### Task objective
Every line in the data below has to be repeated exactly; no picture belongs in the result.

### Given material
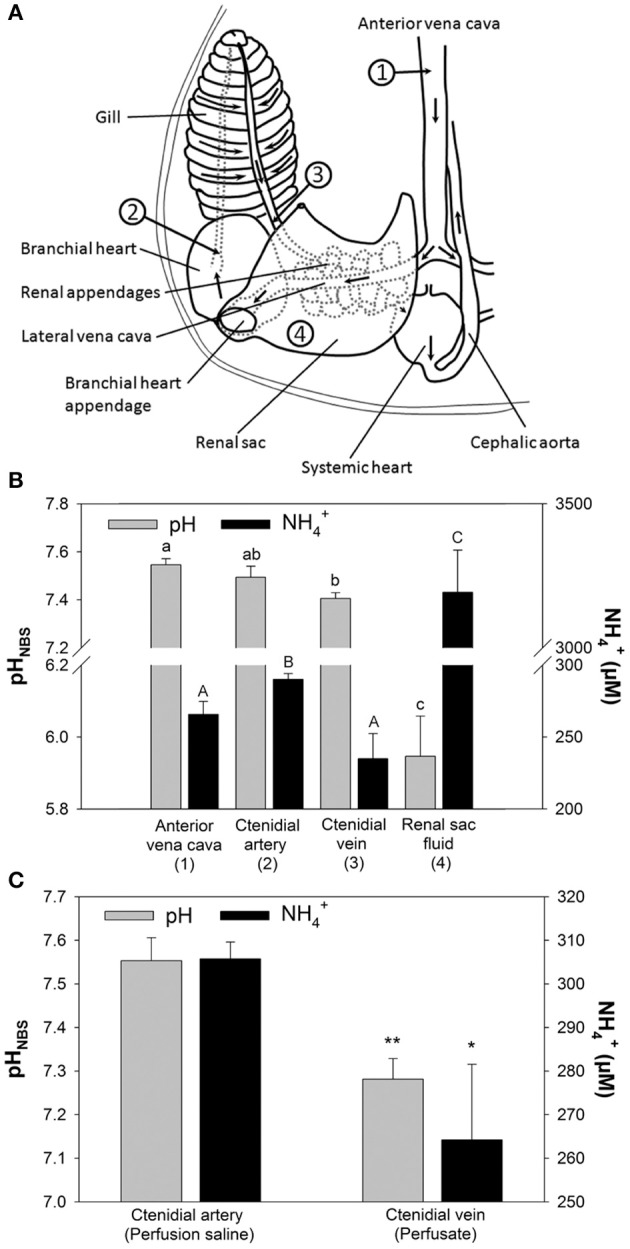
Determination of pH and NH4+ concentrations in perfused Octopus vulgaris gills. (A) Transit stations before and after passage of excretory organs including renal appendages, branchial heart appendages, and gills. Numbers indicate the sampling stations for in vivo measurements of blood pH and NH4+ concentrations shown in (B) (Figure modified after Potts, 1965). (B)
In vivo measurements for pH and NH4+ concentrations at different transit stations before and after passage of major excretory organs. (C) pH and NH4+ levels before (perfusion saline) and after gill passage (perfusate) in perfused gills. Values are presented as mean ± SE (n = 4–5) and capital letters denote significant differences between pH measurements whereas lower case letters denote significant differences between NH4+ measurements along the passage of excretory organs. Asterisks indicate significant differences of pH and NH4+ levels before and after gill passage in perfusion experiments.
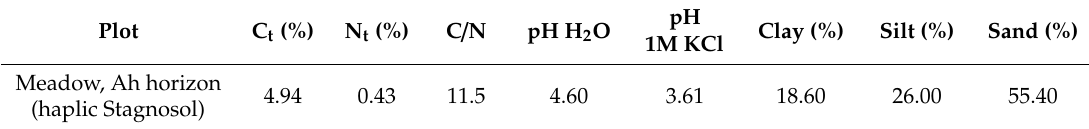
Table 1. Selected physical and chemical properties of the tested soils.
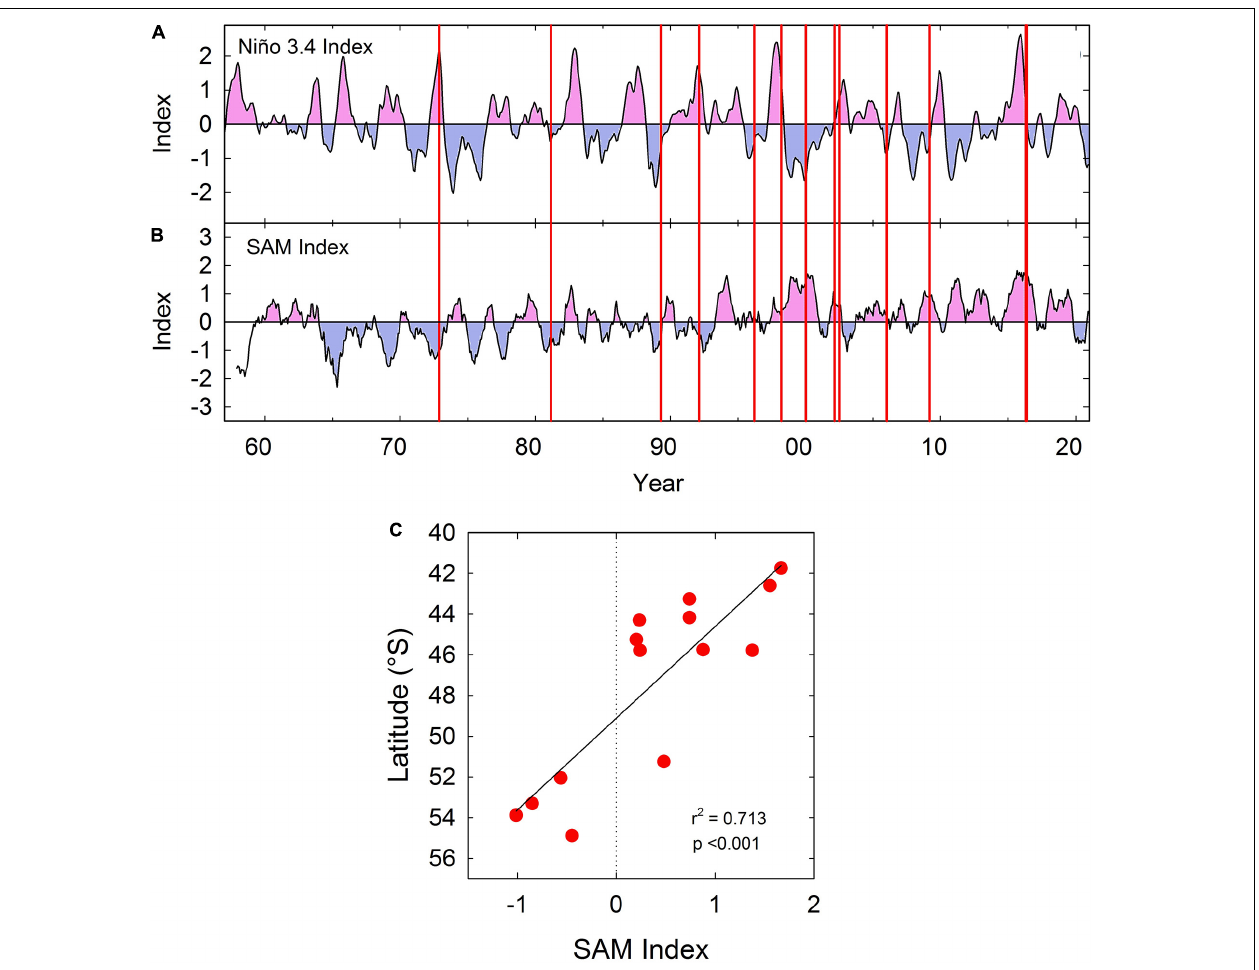
FIGURE 8 | (A) Variation in monthly Niño 3.4 index between 1957 and 2020 (3-month running mean). Data provided by Climate Prediction Center, NOAA (http://www.cpc.ncep.noaa.gov/data/indices/oni.ascii.txt). Positive anomalies shaded in pink, negative shaded in blue. Vertical red lines indicate the approximate time of peak events caused by A. catenella in Patagonian and Fuegian coastal waters (taken from Table 1 ). (B) Variation in monthly Southern Annular Mode (SAM) index (12-month trailing mean) between 1957 and 2020. Data provided by (http://www.nerc-bas.ac.uk/icd/gjma/sam.html). Vertical red lines as described in (A) . (C) Significant relationship between monthly SAM index shown in (B) and latitude of peak events caused by A. catenella (taken from Table 1 ). Linear regression is also significant with a 9 month ( r 2 = 0.601, p < 0.01) or a 6 month ( r 2 = 0.428, p < 0.05) trailing mean for SAM index, but is not significant with a 3-month trailing mean, or with the raw monthly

### Your response
Determination of pH and NH4+ concentrations in perfused Octopus vulgaris gills. (A) Transit stations before and after passage of excretory organs including renal appendages, branchial heart appendages, and gills. Numbers indicate the sampling stations for in vivo measurements of blood pH and NH4+ concentrations shown in (B) (Figure modified after Potts, 1965). (B)
In vivo measurements for pH and NH4+ concentrations at different transit stations before and after passage of major excretory organs. (C) pH and NH4+ levels before (perfusion saline) and after gill passage (perfusate) in perfused gills. Values are presented as mean ± SE (n = 4–5) and capital letters denote significant differences between pH measurements whereas lower case letters denote significant differences between NH4+ measurements along the passage of excretory organs. Asterisks indicate significant differences of pH and NH4+ levels before and after gill passage in perfusion experiments.
Table 1. Selected physical and chemical properties of the tested soils.
FIGURE 8 | (A) Variation in monthly Niño 3.4 index between 1957 and 2020 (3-month running mean). Data provided by Climate Prediction Center, NOAA (http://www.cpc.ncep.noaa.gov/data/indices/oni.ascii.txt). Positive anomalies shaded in pink, negative shaded in blue. Vertical red lines indicate the approximate time of peak events caused by A. catenella in Patagonian and Fuegian coastal waters (taken from Table 1 ). (B) Variation in monthly Southern Annular Mode (SAM) index (12-month trailing mean) between 1957 and 2020. Data provided by (http://www.nerc-bas.ac.uk/icd/gjma/sam.html). Vertical red lines as described in (A) . (C) Significant relationship between monthly SAM index shown in (B) and latitude of peak events caused by A. catenella (taken from Table 1 ). Linear regression is also significant with a 9 month ( r 2 = 0.601, p < 0.01) or a 6 month ( r 2 = 0.428, p < 0.05) trailing mean for SAM index, but is not significant with a 3-month trailing mean, or with the raw monthly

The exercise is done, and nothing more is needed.